Я ответил: "Мне сегодня ничего не надо, кроме встречи с миссис Вуд".
И как раз на этой фразе она вошла в приемную - миниатюрная тоненькая женщина с рыжими волосами, фарфоровым личиком и холодным проницательным взглядом - сохранившимся и по сей день.
Я рассчитал, что это именно та леди, к которой я приехал, и не ошибся. Я встал, представился ей, и она произнесла: "Прекрасно, наконец вам это удалось", на что я ответил: "Еще нет". Я не шутил, а так буквально и понимал, и поэтому был несколько обескуражен легкомысленным взрывом смеха.
2
По-моему, излишне говорить, что я - жертва трудного отрочества. Трудности начались еще до него: они коренились в моем детстве.
Первые восемь лет моего детства в штате Миссисипи были самыми счастливыми и невинными в жизни, это была благословенная домашняя жизнь, обеспеченная моими любимыми бабушкой и дедушкой Дейкин - мы жили с ними. И благодаря самобытному и чудному наполовину воображаемому миру, в котором существовали моя сестра и наша прекрасная черная нянька Оззи - отдельному, почти никому, кроме нас, не видимому каббалистическому кружку на троих.

◆ Условие задачи ◆
Перепишите из текста для анализа отрывок, начиная со слов «Я рассчитал, что» и заканчивая словами «легкомысленным взрывом смеха.» включительно.

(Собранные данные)
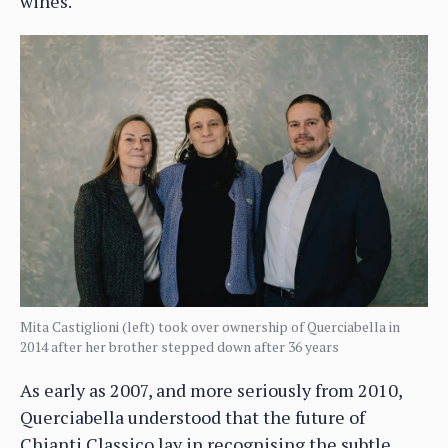
wines.
Mita Castiglioni (left) took over ownership of Querciabella in
2014 after her brother stepped down after 36 years
As early as 2007, and more seriously from 2010,
Querciabella understood that the future of
Chianti Classico lay in recognising the subtle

◆ Письменный ответ ◆
Я рассчитал, что это именно та леди, к которой я приехал, и не ошибся. Я встал, представился ей, и она произнесла: "Прекрасно, наконец вам это удалось", на что я ответил: "Еще нет". Я не шутил, а так буквально и понимал, и поэтому был несколько обескуражен легкомысленным взрывом смеха.